§ **Source document**:
=== Section Start ===
The top 10 underappreciated action films of 2013

Top 10 Duncan Bowles 4 Dec 2013 - 06:45

Duncan salutes his personal choice of the 2013 action movies that deserved just a little more love...

This article contains spoilers for each of the films mentioned. Not necessarily big ones, but you might want to steer clear of The World's End entry if you've not seen that.

2013 has been a great year for action. We’ve had multiple comic book heroes fighting it out on the big screen, with Thor and Iron Man continuing Marvel’s run of great movies, the return of the R-rated antics of Kick-Ass and at long last an F-bomb loaded, bloody incarnation of The Wolverine (though it’s worth pointing out that the unrated edition in the UK only comes with the 3D version of the home release, a trend I hope doesn’t continue).

From a sci-fi angle, we’ve had robots fighting monsters in Pacific Rim and Matt Damon fighting the system in the melancholy triumph that was Elysium. There was also the long awaited return of Riddick, though it would seem not an entirely successful one, which is a shame.

Speaking of Vin Diesel, there’s also been the sixth entry from the Fast & Furious franchise with his co-star Dwayne Johnson apparently set on beating our own Jason Statham to the title of most productive action star, with G.I. Joe: Retaliation and Pain & Gain hitting big, while Snitch and Empire State were less successful. There were also a few surprise successes, such as Now You See Me (which features a fight scene that would make Gambit blush with jealousy) and even Hansel & Gretel: Witch Hunters pulling in decent worldwide takes.

Worldwide take is key too, which Aaron Eckhart summed up nicely when we spoke to him earlier in the year for another great slice of action, Olympus Has Fallen:

“Hollywood is no longer an American event. I mean as an actor you’re talking now about what international numbers are, you’re not talking about domestic numbers. This movie’s going to make what it makes in America, but really this movie’s going to make its money around the world. So it’s a real deal, we say, 'Will China allow this movie to be shown in its country, or how does it look if the bad guy’s this, that, or the other?' As the world gets smaller and there are more participants in the movie business… I mean these movies are funded by India, China, Russia so one of their stipulations is 'Uh-uh, we’re good guys.'"
=== Section End ===
§ **Required action 1**:
In the article on 2013's underappreciated action films, name every film mentioned in the sentence about comic book heroes fighting it out on the big screen.
§ **Required action 2**:
Pick up the article on 2013's underappreciated action films right after the Aaron Eckhart quote and keep writing it.
The data entries that come next have nothing to do with this.

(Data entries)
=== Section Start ===
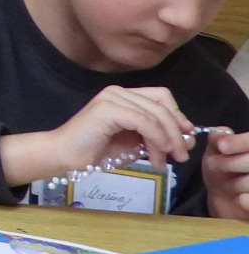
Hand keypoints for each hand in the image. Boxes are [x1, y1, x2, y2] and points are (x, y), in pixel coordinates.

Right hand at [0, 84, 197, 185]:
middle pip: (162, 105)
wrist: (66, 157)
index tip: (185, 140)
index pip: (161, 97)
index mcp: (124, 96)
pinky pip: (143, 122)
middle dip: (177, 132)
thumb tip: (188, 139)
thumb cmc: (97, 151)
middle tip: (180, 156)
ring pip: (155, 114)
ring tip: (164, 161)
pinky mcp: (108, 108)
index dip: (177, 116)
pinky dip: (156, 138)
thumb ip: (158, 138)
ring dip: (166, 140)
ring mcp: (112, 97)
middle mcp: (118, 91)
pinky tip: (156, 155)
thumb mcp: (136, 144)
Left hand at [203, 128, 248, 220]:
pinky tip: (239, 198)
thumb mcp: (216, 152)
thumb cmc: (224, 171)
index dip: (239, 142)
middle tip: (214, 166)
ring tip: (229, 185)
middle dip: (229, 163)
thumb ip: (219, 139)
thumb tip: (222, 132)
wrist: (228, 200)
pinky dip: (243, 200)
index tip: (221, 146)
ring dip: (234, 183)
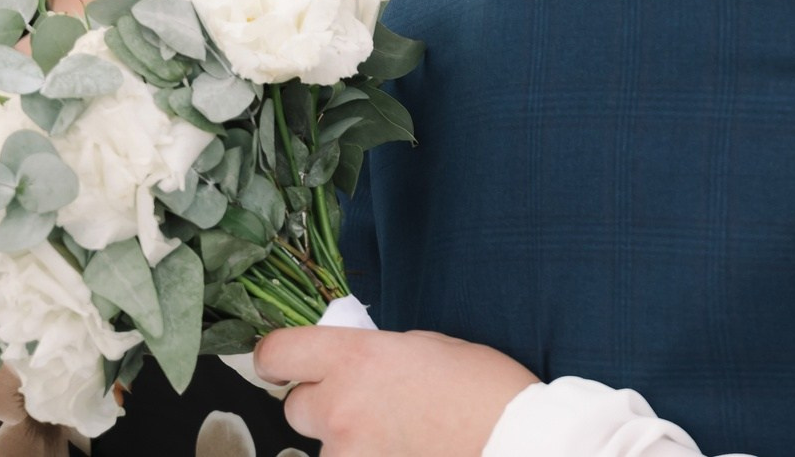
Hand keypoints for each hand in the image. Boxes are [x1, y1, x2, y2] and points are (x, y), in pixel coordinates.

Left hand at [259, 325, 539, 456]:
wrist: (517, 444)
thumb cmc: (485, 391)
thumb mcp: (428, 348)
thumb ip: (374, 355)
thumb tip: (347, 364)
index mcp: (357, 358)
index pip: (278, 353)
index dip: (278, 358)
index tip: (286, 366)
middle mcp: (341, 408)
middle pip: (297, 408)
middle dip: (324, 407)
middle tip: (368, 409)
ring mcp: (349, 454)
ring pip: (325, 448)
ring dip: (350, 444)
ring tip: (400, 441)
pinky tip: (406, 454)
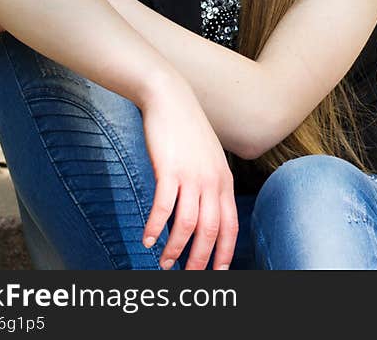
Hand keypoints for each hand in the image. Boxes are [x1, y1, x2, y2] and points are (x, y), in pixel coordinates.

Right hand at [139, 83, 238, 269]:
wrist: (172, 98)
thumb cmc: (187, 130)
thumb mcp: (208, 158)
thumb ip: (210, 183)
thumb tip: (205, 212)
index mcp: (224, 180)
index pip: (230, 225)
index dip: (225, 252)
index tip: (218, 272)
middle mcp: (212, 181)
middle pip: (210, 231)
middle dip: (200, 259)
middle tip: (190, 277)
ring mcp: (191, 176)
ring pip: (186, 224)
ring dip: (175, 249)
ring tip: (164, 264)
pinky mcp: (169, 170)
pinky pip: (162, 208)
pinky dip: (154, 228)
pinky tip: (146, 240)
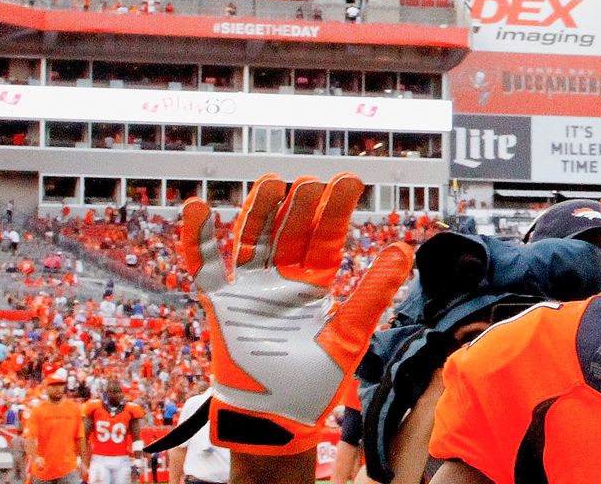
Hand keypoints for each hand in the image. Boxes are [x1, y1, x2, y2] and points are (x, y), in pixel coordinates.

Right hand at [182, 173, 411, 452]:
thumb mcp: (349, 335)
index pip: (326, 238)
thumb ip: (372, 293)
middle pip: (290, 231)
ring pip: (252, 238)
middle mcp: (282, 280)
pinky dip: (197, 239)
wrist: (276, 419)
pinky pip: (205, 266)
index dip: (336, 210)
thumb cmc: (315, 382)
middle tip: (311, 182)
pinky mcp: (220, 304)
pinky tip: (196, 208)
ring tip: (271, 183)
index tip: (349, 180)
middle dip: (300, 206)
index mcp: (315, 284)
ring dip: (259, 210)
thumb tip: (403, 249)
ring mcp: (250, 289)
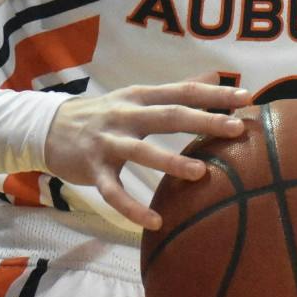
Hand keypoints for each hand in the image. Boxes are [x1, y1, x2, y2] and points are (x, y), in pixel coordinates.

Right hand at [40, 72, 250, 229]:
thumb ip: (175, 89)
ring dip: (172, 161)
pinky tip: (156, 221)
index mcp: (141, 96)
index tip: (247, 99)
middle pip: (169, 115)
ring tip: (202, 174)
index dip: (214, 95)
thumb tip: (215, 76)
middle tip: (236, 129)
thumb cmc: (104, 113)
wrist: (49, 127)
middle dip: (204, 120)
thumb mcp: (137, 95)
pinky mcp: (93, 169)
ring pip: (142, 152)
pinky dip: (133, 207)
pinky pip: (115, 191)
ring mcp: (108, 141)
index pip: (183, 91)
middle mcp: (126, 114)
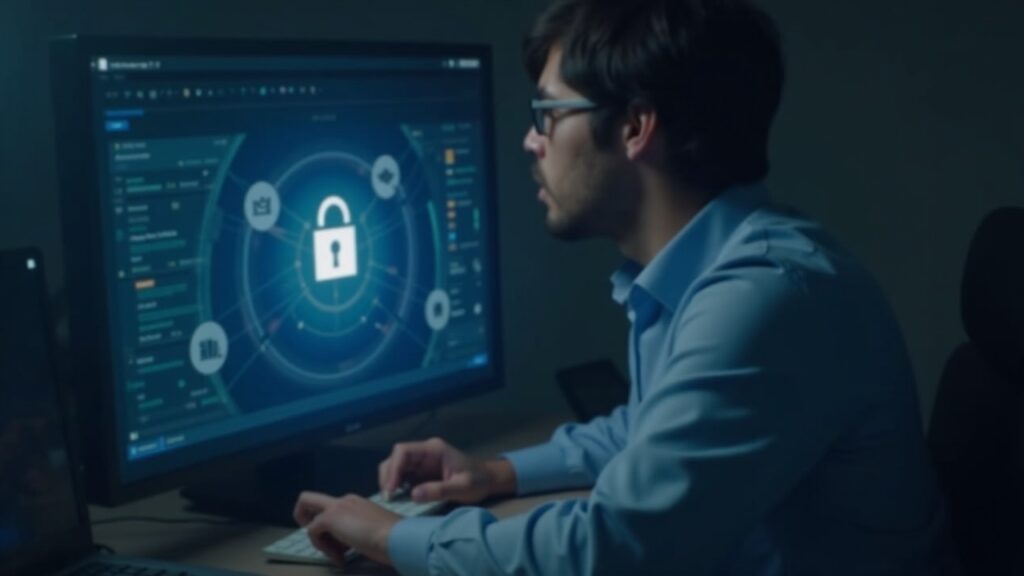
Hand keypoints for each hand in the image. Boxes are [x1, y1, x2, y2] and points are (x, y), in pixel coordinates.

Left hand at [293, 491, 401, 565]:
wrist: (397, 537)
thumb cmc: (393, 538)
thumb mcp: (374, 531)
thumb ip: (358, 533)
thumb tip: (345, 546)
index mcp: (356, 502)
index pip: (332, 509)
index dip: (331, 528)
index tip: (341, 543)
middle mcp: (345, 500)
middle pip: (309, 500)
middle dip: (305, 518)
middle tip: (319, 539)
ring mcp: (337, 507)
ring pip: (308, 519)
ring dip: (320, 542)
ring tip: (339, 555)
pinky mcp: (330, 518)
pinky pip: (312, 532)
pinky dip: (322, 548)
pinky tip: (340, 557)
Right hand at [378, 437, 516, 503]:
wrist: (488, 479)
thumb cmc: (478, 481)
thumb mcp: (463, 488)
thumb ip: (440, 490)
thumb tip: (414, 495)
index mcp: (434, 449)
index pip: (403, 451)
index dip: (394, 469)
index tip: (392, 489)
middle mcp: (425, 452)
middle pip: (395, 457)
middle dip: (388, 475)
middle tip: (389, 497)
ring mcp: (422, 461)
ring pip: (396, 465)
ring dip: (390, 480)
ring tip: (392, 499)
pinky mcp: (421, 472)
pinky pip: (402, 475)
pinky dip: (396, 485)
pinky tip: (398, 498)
=== Section End ===
=== Section Start ===
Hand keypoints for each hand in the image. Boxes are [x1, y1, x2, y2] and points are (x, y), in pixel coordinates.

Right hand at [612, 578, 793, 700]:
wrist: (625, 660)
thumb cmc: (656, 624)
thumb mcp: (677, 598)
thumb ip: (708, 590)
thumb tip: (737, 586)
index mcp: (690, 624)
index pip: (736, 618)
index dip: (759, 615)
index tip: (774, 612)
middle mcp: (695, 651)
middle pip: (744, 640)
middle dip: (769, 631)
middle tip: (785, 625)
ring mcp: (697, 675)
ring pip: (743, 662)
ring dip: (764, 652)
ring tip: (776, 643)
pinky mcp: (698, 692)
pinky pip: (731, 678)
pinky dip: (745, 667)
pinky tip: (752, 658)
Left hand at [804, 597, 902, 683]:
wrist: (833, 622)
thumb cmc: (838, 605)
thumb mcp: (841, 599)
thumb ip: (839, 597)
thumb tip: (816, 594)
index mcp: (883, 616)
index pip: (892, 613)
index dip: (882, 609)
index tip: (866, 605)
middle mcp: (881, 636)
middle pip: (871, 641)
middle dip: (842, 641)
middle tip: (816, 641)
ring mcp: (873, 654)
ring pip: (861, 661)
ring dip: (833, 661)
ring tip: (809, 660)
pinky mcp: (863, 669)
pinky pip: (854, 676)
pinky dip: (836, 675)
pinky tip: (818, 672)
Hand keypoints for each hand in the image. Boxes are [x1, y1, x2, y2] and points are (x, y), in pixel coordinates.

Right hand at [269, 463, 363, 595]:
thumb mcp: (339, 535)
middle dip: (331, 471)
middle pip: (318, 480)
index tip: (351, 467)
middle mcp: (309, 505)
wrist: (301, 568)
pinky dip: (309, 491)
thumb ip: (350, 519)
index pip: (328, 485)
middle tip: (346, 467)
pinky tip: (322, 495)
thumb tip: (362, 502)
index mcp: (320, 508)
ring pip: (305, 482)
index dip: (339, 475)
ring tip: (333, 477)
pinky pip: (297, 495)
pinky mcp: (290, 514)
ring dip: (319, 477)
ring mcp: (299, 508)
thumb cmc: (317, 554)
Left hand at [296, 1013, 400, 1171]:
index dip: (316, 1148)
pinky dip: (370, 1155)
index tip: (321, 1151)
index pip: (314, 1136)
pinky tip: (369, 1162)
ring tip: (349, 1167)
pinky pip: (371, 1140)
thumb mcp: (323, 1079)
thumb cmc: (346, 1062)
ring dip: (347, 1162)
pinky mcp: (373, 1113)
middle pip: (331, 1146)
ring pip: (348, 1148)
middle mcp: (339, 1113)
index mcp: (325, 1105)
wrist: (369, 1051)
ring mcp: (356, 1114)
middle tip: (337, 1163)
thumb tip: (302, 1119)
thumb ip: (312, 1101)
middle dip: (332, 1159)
=== Section End ===
§ **Exercise result 1**:
Thor, Iron Man, Kick-Ass, The Wolverine

§ **Exercise result 2**:
He’s absolutely right, and many of the movies mentioned above and below have barely, if at all, covered their budgets from their domestic take in America. This would be less of a problem if the films' releases in other countries weren’t then affected by ‘bad’ US box office, which has led to a great summer blockbuster like White House Down being delayed and then slipped out when no one was looking.

In putting this list together, I’ve tried to draw attention to those movies that deserved to do far better than they did, weighing up negative backlash against the actual box office takings, then pitching those factors against the actual quality of the film, especially in terms of its action content. There’s never anything to be gained from instantly dismissing films, so if you have overlooked any of the below maybe you might be tempted to give them a look.

I’d also like to add that, knowing the love that Dredd gets from our readers, I had an overwhelming desire to place it in the top ten, just because no such list existed last year. Just know that we’ll always mention the beloved Dredd any chance we get.

10. 2 Guns

Production budget of $61m, worldwide gross of $132m

Hooray for 2 Guns. It’s quite possibly the most financially successful movie on this list, but still wasn’t as wildly successful as it deserved to be, only just covering its budget from the US take and then not making a great deal elsewhere, which is a great shame.

Any fan of buddy cop or team-up action movies should revel in the sheer comedy delight of watching Denzel Washington and Mark Wahlberg spitting one-liners out at a rate of knots, while shooting the hell out of all and sundry, including chickens. The sheer speed at which quotable lines fly off the screen gives Tarantino a run for his money, and every single one hits with superb comic timing.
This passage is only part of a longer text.